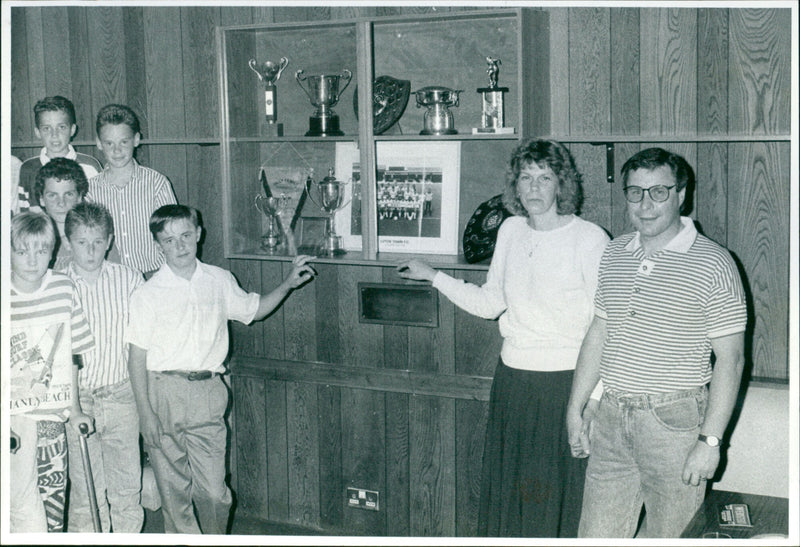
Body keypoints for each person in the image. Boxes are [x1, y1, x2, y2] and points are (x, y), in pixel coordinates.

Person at [397, 139, 609, 537]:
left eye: (544, 178)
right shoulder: (510, 230)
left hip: (566, 385)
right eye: (526, 177)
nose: (534, 188)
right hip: (513, 382)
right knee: (515, 492)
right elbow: (490, 303)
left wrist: (592, 402)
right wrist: (434, 276)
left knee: (554, 495)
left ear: (562, 184)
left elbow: (609, 327)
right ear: (515, 185)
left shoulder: (591, 239)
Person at [566, 147, 747, 538]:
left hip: (674, 425)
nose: (646, 205)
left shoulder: (715, 263)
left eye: (659, 192)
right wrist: (578, 404)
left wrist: (710, 441)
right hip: (611, 419)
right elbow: (600, 331)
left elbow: (730, 361)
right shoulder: (615, 252)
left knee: (672, 538)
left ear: (682, 194)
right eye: (636, 193)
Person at [125, 204, 316, 534]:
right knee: (174, 495)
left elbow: (254, 311)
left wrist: (287, 284)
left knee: (215, 493)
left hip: (208, 392)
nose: (180, 245)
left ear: (198, 234)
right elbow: (136, 358)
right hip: (162, 393)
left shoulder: (219, 280)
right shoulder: (147, 293)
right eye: (169, 240)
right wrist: (145, 414)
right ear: (158, 245)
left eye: (186, 235)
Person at [8, 211, 94, 533]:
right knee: (20, 506)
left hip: (51, 415)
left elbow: (72, 354)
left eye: (41, 250)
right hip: (13, 416)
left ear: (53, 250)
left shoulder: (62, 288)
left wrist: (75, 410)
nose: (32, 260)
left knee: (53, 505)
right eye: (22, 251)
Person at [63, 202, 145, 533]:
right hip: (79, 401)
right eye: (82, 242)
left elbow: (145, 339)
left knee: (127, 491)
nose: (91, 250)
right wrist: (73, 406)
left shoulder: (130, 279)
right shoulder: (57, 285)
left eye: (97, 241)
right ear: (68, 243)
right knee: (85, 497)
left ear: (109, 240)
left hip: (122, 396)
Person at [86, 103, 177, 275]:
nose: (117, 150)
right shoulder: (90, 190)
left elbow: (172, 233)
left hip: (154, 275)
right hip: (111, 278)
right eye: (109, 143)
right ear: (99, 143)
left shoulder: (156, 183)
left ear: (136, 139)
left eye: (124, 142)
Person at [17, 96, 102, 211]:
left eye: (61, 127)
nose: (54, 135)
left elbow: (98, 210)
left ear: (72, 130)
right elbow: (24, 215)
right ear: (37, 132)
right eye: (47, 128)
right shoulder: (27, 169)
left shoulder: (90, 166)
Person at [34, 157, 89, 272]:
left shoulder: (96, 236)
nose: (61, 203)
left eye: (68, 194)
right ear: (41, 199)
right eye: (52, 195)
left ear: (79, 197)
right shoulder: (32, 241)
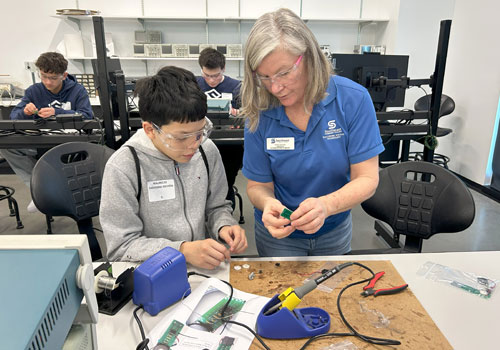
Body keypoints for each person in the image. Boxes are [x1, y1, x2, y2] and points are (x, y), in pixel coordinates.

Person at [240, 8, 384, 257]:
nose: (275, 87)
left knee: (331, 291)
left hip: (333, 229)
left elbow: (367, 179)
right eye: (264, 76)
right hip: (279, 235)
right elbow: (257, 185)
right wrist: (267, 203)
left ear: (309, 57)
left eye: (284, 73)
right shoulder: (260, 110)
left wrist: (326, 206)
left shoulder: (353, 100)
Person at [100, 66, 247, 269]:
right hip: (152, 272)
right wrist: (182, 250)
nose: (194, 145)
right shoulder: (124, 166)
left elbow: (217, 206)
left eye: (200, 132)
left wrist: (224, 224)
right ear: (150, 130)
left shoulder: (206, 150)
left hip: (202, 268)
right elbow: (122, 247)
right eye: (181, 138)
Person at [0, 52, 93, 212]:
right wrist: (26, 112)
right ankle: (39, 191)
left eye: (53, 78)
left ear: (64, 75)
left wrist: (57, 113)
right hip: (40, 140)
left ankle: (58, 191)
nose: (47, 82)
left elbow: (87, 116)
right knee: (8, 147)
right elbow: (15, 116)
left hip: (69, 144)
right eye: (43, 76)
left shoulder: (78, 91)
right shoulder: (34, 91)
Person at [196, 47, 244, 208]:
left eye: (216, 75)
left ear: (223, 69)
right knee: (200, 184)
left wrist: (240, 112)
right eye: (207, 75)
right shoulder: (194, 85)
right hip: (200, 144)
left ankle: (227, 219)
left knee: (225, 184)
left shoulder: (237, 87)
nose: (211, 80)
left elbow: (251, 112)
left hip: (229, 145)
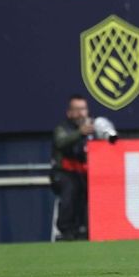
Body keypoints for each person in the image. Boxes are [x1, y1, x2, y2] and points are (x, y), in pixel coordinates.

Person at [51, 95, 94, 241]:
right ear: (69, 113)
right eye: (77, 110)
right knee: (71, 188)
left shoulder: (92, 129)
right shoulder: (62, 129)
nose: (81, 113)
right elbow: (60, 142)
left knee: (94, 190)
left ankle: (86, 228)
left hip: (84, 173)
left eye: (83, 109)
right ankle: (66, 229)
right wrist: (80, 133)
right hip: (62, 173)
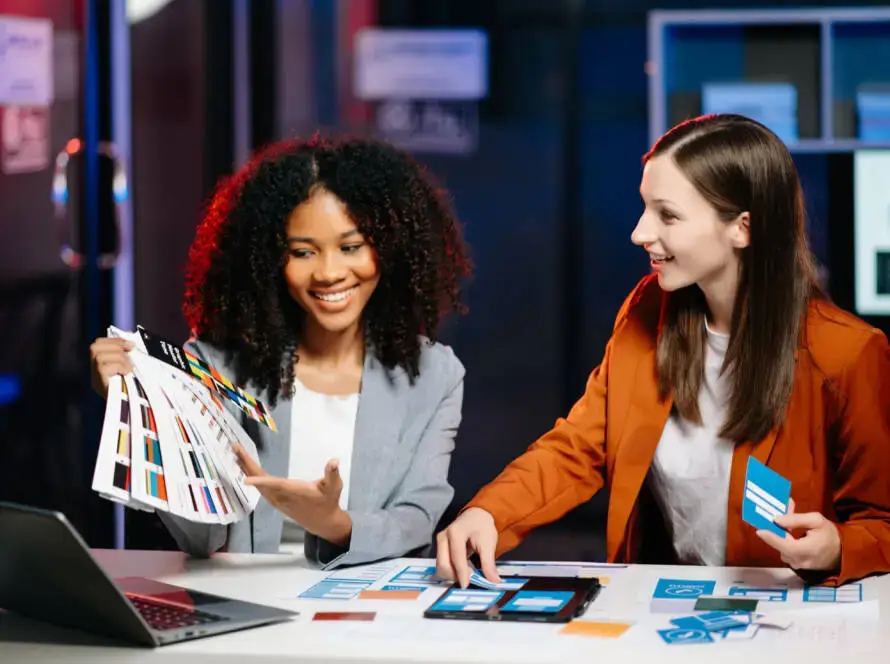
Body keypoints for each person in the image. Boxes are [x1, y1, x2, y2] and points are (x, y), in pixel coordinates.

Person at [436, 113, 890, 588]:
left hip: (788, 620)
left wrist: (837, 546)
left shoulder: (848, 353)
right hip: (665, 604)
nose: (640, 233)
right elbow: (579, 447)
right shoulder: (647, 308)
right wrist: (489, 512)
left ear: (742, 228)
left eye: (667, 215)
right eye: (645, 208)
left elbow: (881, 522)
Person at [91, 135, 472, 569]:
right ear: (269, 259)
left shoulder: (435, 375)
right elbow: (203, 536)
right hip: (247, 610)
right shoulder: (215, 367)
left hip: (364, 612)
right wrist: (137, 407)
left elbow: (417, 519)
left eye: (351, 247)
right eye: (303, 252)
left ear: (389, 250)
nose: (329, 273)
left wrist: (333, 522)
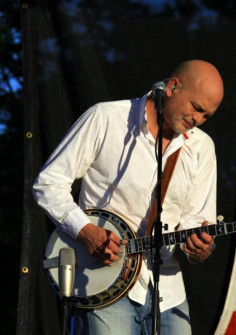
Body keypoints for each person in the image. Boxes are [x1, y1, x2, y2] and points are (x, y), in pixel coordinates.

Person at [33, 59, 224, 334]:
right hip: (104, 283)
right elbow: (48, 183)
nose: (197, 120)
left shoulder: (202, 148)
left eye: (206, 116)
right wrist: (86, 231)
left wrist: (200, 247)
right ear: (172, 87)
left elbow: (195, 221)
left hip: (168, 293)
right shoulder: (106, 118)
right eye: (195, 108)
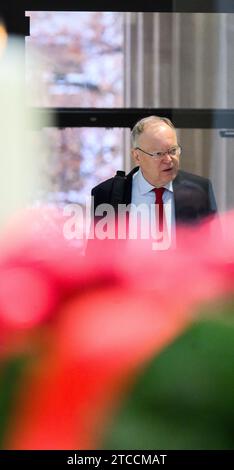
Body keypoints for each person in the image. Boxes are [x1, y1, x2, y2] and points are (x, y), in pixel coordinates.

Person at [90, 116, 217, 247]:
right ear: (137, 156)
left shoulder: (199, 190)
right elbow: (96, 258)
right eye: (158, 154)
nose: (168, 159)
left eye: (173, 151)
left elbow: (215, 251)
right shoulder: (107, 194)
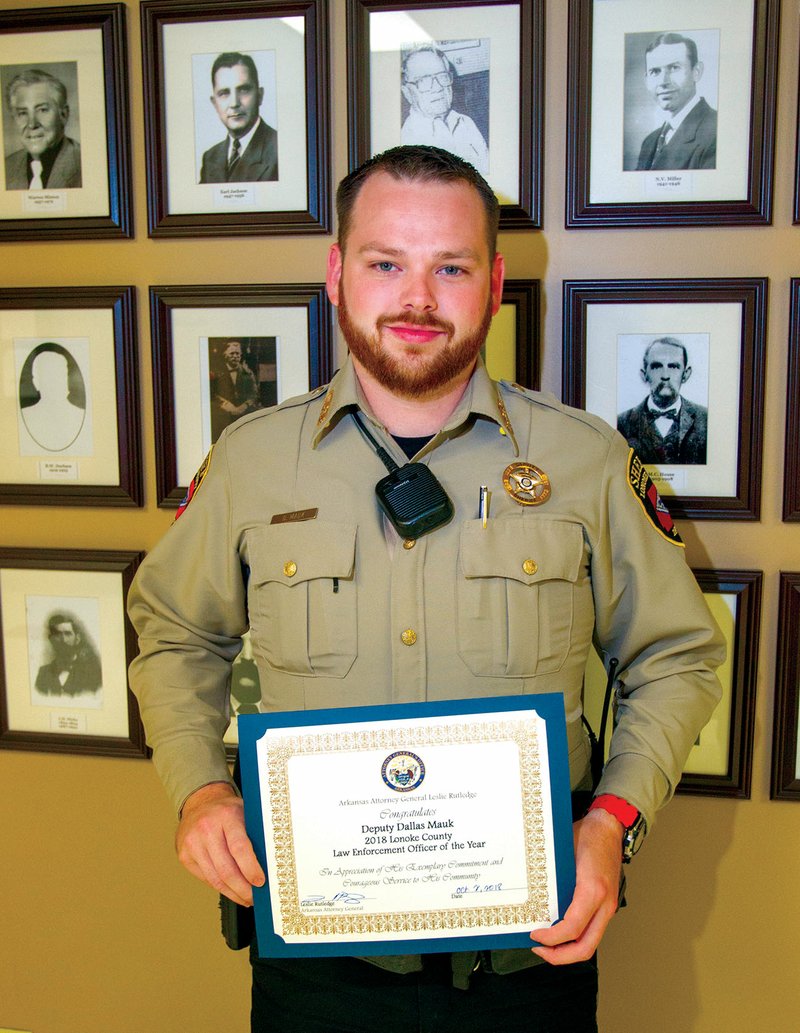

### What to work on
Print every line above once more, exactly. Omit the pictures.

### Response to the task
Body keypoints for each person in the image. Boxes are [x1, y1, x2, y2] and points are (x, y), in pixel coordinates.

Person at [397, 139, 609, 537]:
left eye: (544, 178)
right shoulder: (510, 230)
left hip: (566, 385)
right eye: (526, 177)
nose: (534, 188)
right hip: (513, 382)
right knee: (515, 492)
right elbow: (490, 303)
left wrist: (592, 402)
right wrist: (434, 276)
left knee: (554, 495)
left ear: (562, 184)
left elbow: (609, 327)
right ear: (515, 185)
left shoulder: (591, 239)
Person at [566, 147, 747, 538]:
left hip: (674, 425)
nose: (646, 205)
left shoulder: (715, 263)
left eye: (659, 192)
right wrist: (578, 404)
left wrist: (710, 441)
right hip: (611, 419)
right elbow: (600, 331)
left elbow: (730, 361)
right shoulder: (615, 252)
left knee: (672, 538)
left ear: (682, 194)
right eye: (636, 193)
Person at [125, 204, 316, 534]:
right knee: (174, 495)
left elbow: (254, 311)
left wrist: (287, 284)
left knee: (215, 493)
left hip: (208, 392)
nose: (180, 245)
left ear: (198, 234)
right elbow: (136, 358)
right hip: (162, 393)
left shoulder: (219, 280)
right shoulder: (147, 293)
right eye: (169, 240)
right wrist: (145, 414)
right ear: (158, 245)
left eye: (186, 235)
Person at [8, 211, 94, 533]:
right knee: (20, 506)
left hip: (51, 415)
left elbow: (72, 354)
left eye: (41, 250)
right hip: (13, 416)
left ear: (53, 250)
left shoulder: (62, 288)
left wrist: (75, 410)
nose: (32, 260)
left knee: (53, 505)
right eye: (22, 251)
Person at [63, 202, 145, 533]:
right hip: (79, 401)
right eye: (82, 242)
left elbow: (145, 339)
left knee: (127, 491)
nose: (91, 250)
right wrist: (73, 406)
left shoulder: (130, 279)
right shoulder: (57, 285)
left eye: (97, 241)
right ear: (68, 243)
right knee: (85, 497)
left ear: (109, 240)
left hip: (122, 396)
Person at [86, 103, 177, 275]:
nose: (117, 150)
right shoulder: (90, 190)
left elbow: (172, 233)
left hip: (154, 275)
right hip: (111, 278)
right eye: (109, 143)
right ear: (99, 143)
left shoulder: (156, 183)
left ear: (136, 139)
left eye: (124, 142)
Person at [17, 96, 102, 211]:
left eye: (61, 127)
nose: (54, 135)
left elbow: (98, 210)
left ear: (72, 130)
right elbow: (24, 215)
right ear: (37, 132)
right eye: (47, 128)
right shoulder: (27, 169)
left shoulder: (90, 166)
Person at [34, 157, 89, 272]:
left shoulder: (96, 236)
nose: (61, 203)
left eye: (68, 194)
right ear: (41, 199)
right eye: (52, 195)
left ear: (79, 197)
right shoulder: (32, 241)
Body keypoints for each person in the image. Boxes are [x1, y1, x2, y2] and points are (x, y), in pixel coordinates.

Person at [240, 8, 384, 257]:
nose: (275, 87)
left knee: (331, 291)
left hip: (333, 229)
left elbow: (367, 179)
right eye: (264, 76)
right hip: (279, 235)
right elbow: (257, 185)
right wrist: (267, 203)
left ear: (309, 57)
left eye: (284, 73)
right shoulder: (260, 110)
left wrist: (326, 206)
left shoulder: (353, 100)
Person at [100, 66, 247, 269]:
right hip: (152, 272)
right wrist: (182, 250)
nose: (194, 145)
right shoulder: (124, 166)
left elbow: (217, 206)
left eye: (200, 132)
left wrist: (224, 224)
right ear: (150, 130)
left shoulder: (206, 150)
left hip: (202, 268)
right elbow: (122, 247)
right eye: (181, 138)
Person at [0, 52, 93, 212]:
right wrist: (26, 112)
right ankle: (39, 191)
left eye: (53, 78)
left ear: (64, 75)
left wrist: (57, 113)
right hip: (40, 140)
left ankle: (58, 191)
nose: (47, 82)
left elbow: (87, 116)
right knee: (8, 147)
right elbow: (15, 116)
left hip: (69, 144)
right eye: (43, 76)
left shoulder: (78, 91)
right shoulder: (34, 91)
Person at [196, 47, 244, 208]:
left eye: (216, 75)
left ear: (223, 69)
right knee: (200, 184)
left wrist: (240, 112)
right eye: (207, 75)
right shoulder: (194, 85)
right hip: (200, 144)
left ankle: (227, 219)
left knee: (225, 184)
left shoulder: (237, 87)
nose: (211, 80)
left elbow: (251, 112)
left hip: (229, 145)
Body keypoints for each person in the image. Boxes are [x1, y1, x2, y2] and points are (x, y), in pixel coordinates.

Person at [51, 95, 94, 241]:
right ear: (69, 113)
right eye: (77, 110)
right knee: (71, 188)
left shoulder: (92, 129)
right shoulder: (62, 129)
nose: (81, 113)
right elbow: (60, 142)
left knee: (94, 190)
left ankle: (86, 228)
left hip: (84, 173)
left eye: (83, 109)
right ankle: (66, 229)
right wrist: (80, 133)
right hip: (62, 173)
Body keypoints for each person in the image. Boxes are [x1, y1, x2, y2] and points are (x, y), in pixel coordinates.

Person at [436, 113, 890, 588]:
left hip: (788, 620)
left wrist: (837, 546)
left shoulder: (848, 353)
right hip: (665, 604)
nose: (640, 233)
right elbow: (579, 447)
right shoulder: (647, 308)
right wrist: (489, 512)
left ear: (742, 228)
left eye: (667, 215)
right eye: (645, 208)
left elbow: (881, 522)
Person at [91, 135, 472, 569]:
right ear: (269, 259)
left shoulder: (435, 375)
right elbow: (203, 536)
right hip: (247, 610)
right shoulder: (215, 367)
left hip: (364, 612)
right wrist: (137, 407)
left elbow: (417, 519)
left eye: (351, 247)
right eye: (303, 252)
left ear: (389, 250)
nose: (329, 273)
left wrist: (333, 522)
Body keypoints for each person in the image. Boxes are [x1, y1, x2, y2] and points are (x, y), in pixel coordinates.

Person at [33, 59, 224, 334]:
right hip: (104, 283)
right elbow: (48, 183)
nose: (197, 120)
left shoulder: (202, 148)
left eye: (206, 116)
right wrist: (86, 231)
left wrist: (200, 247)
right ear: (172, 87)
left elbow: (195, 221)
left hip: (168, 293)
right shoulder: (106, 118)
right eye: (195, 108)
Body keypoints for each person in the image. Boxes are [x1, y1, x2, y2] and points are (x, y), in pixel coordinates.

Person at [90, 116, 217, 247]:
right ear: (137, 156)
left shoulder: (199, 190)
right elbow: (96, 258)
right eye: (158, 154)
nose: (168, 159)
left eye: (173, 151)
left elbow: (215, 251)
right shoulder: (107, 194)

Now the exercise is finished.